AMY GOODMAN: South Carolina Governor Nikki Haley, whose parents immigrated from India, used the official Republican response to the State of the Union to criticize Donald Trump.

GOV. NIKKI HALEY: Today, we live in a time of threats, like few others in recent memory. During anxious times, it can be tempting to follow the siren call of the angriest voices. We must resist that temptation.

AMY GOODMAN: Nikki Haley’s speech did not go over well in all Republican circles. Ann Coulter took to Twitter and wrote, quote, "Trump should deport Nikki Haley." Medea Benjamin, as we begin to wrap up, the figures are very interesting now, a new poll showing Democratic presidential candidate Bernie Sanders leading by five points over rival Hillary Clinton in Iowa, just weeks before the Iowa caucuses. The survey from Quinnipiac found 49 to 44 percent for Sanders. Meanwhile, the New York Times/CBS poll shows that Clinton’s lead over Sanders nationally has virtually disappeared. He’s particularly appealing to young people. Can you talk about the issues that are being raised now and how 2016, from Republicans to Democrats, this election is breaking down your typical divisions?

MEDEA BENJAMIN: Well, yes, but, Amy, I want to say that I think it’s important we learn the lessons from this Obama time that whether it’s a Trump that comes to office or the war-like Hillary Clinton, or even Bernie Sanders, for that matter, we need the grassroots to be stronger. The Black Lives Matter movement has been fantastic, environmental movement, immigrant rights. But the antiwar movement has really lost its steam during these years in Obama. And if we’re going to ever shift the money from the military to support expanded Social Security, addressing the environmental crisis, we’re going to have to rebuild that movement.

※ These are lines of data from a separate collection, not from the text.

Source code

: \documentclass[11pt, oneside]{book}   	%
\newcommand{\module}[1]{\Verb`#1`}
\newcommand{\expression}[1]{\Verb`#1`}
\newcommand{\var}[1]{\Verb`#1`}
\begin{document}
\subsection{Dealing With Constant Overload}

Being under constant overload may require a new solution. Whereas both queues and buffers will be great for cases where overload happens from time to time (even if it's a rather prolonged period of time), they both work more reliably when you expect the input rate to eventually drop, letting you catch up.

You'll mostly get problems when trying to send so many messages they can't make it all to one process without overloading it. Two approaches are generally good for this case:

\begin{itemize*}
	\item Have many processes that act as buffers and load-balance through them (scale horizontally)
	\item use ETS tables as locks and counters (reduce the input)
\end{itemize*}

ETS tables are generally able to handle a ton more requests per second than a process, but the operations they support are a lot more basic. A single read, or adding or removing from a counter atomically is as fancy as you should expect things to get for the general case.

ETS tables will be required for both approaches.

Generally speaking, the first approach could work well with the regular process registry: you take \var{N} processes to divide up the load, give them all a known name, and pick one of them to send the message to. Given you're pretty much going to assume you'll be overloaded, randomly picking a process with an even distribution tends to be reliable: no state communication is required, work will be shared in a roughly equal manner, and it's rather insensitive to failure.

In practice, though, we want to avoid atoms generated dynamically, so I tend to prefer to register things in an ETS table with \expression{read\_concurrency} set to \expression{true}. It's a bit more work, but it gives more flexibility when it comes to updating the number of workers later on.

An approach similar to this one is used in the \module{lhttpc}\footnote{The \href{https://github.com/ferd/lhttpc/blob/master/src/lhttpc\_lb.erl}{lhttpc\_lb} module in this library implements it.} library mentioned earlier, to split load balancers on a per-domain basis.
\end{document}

And that’s the appeal I want to make in this last moments that I have on your show.

AMY GOODMAN: And, Tavis Smiley, that issue of Trump and Sanders’ equivalency on either sides of the spectrum?

TAVIS SMILEY: I took that on Sunday and been doing it on this tour all week long, as well. I mean, they are appealing to a particular group of people, but not for the same reasons, and I’m tired of the media and pundits lumping them together. And finally, on Donald Trump, as you know, there have been robocalls on his behalf by a white supremacist group now. Donald Trump immediately got on Twitter to take me on, but unless something happened since I’ve been on your set this morning, he still hasn’t gotten around yet to denouncing this white supremacist group now doing robocalls on his behalf. This is what I mean when I say the media aren’t asking the right questions of Donald Trump.

AMY GOODMAN: And as far as I know, Donald Trump has not apologized to the Muslim activist in Rock Hill, South Carolina, who quietly stood up with a T-shirt that said "Salam, I come in peace" and was taken out by security, along with a Jewish immigration lawyer, activist, who, too, like her, was wearing a yellow star, going back to World War II, the Jews that were identified by the Nazis.